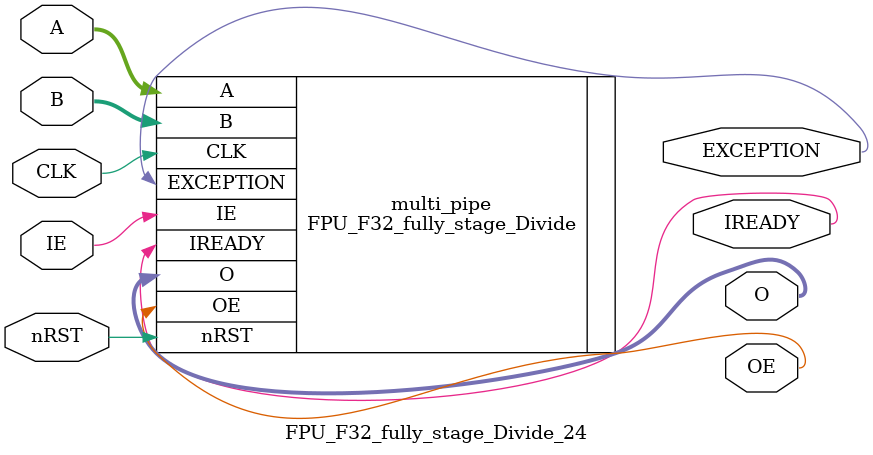
<source format=v>
`include "testdrive_system.vh"

module FPU_F32_fully_stage_Divide_24 (
		input					CLK,		// clock
		input					nRST,		// reset (active low)
		input					IE,			// input enable
		output					IREADY,		// input ready
		input	[31:0]			A,			// A
		input	[31:0]			B,			// B
		output					OE,			// output enable
		output					EXCEPTION,	// EXCEPTION
		output	[31:0]			O			// output
	);

	// definition & assignment ---------------------------------------------------

	// implementation ------------------------------------------------------------
	FPU_F32_fully_stage_Divide #(
		.CYCLE		(24)
	) multi_pipe (
		.CLK		(CLK),
		.nRST		(nRST),
		.IE			(IE),
		.IREADY		(IREADY),
		.A			(A),
		.B			(B),
		.OE			(OE),
		.EXCEPTION	(EXCEPTION),
		.O			(O)
	);

endmodule

</source>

◆ Your task: Check each line above for the string "EXCEPTION" and copy those that have it.

◆ Answer for the task:
		output					EXCEPTION,	// EXCEPTION
		.EXCEPTION	(EXCEPTION),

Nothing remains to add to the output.